In the startup world, AI-first development is everywhere. Most of the current Y Combinator batch is using AI tools to write the bulk of their code. But those teams are highly technical. These are engineers using better tools, not tools replacing engineers.

So for non-developers using AI to build products, here are three things you should keep in mind:

  1. These tools are great for building prototypes. If you build something yourself, you will understand it better and will be a better partner to your engineering team. That matters.
  2. These tools can help you build usable frontend components. You probably won’t want to go live with them, but they can get you close enough to work with a real development team.
  3. If your app is small, non-critical, doesn’t store sensitive data, and lives entirely in its native platform, you can probably keep it running. That’s fine for internal use or personal projects.
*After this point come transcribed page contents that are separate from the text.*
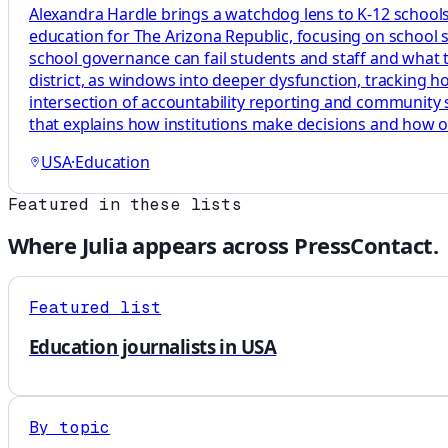
Alexandra Hardle brings a watchdog lens to K-12 schools,
education for The Arizona Republic, focusing on school 
school governance can fail students and staff and what tha
district, as windows into deeper dysfunction, tracking 
intersection of accountability reporting and community s
that explains how institutions make decisions and how 
USA
·
Education
Featured in these lists
Where
Julia
appears across PressContact.
Featured list
Education journalists in USA
By topic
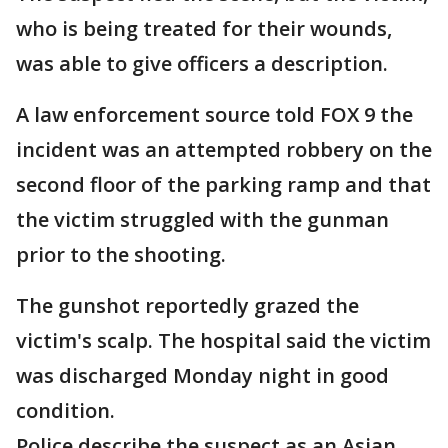
who is being treated for their wounds,
was able to give officers a description.
A law enforcement source told FOX 9 the
incident was an attempted robbery on the
second floor of the parking ramp and that
the victim struggled with the gunman
prior to the shooting.
The gunshot reportedly grazed the
victim's scalp. The hospital said the victim
was discharged Monday night in good
condition.
Police describe the suspect as an Asian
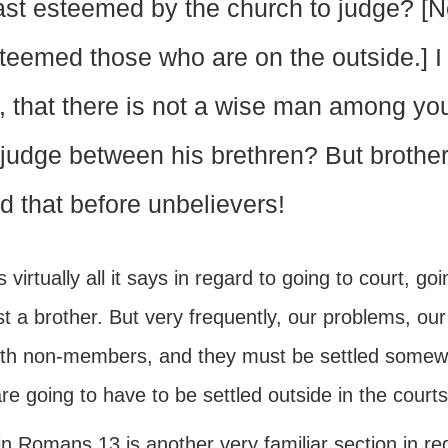
ast esteemed by the church to judge? [
teemed those who are on the outside.] I s
, that there is not a wise man among yo
 judge between his brethren? But brother
d that before unbelievers!
s virtually all it says in regard to going to court, g
t a brother. But very frequently, our problems, our
ith non-members, and they must be settled somewh
re going to have to be settled outside in the courts
n Romans 13 is another very familiar section in re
One day, you’ll be able to speak an app into existence and deploy it with a voice command. It will be fast, secure, and beautiful. But today, you still need an experienced software engineer to check your work before you send real data through it. That’s just where we are right now.

The upside is huge. We can now get experts from other domains to build working prototypes and test ideas without needing an engineering team on day one. That’s powerful. But if your product is going to handle sensitive data or support real users, bring in someone who knows what they’re doing. Not because the AI is bad. Because the stakes are high.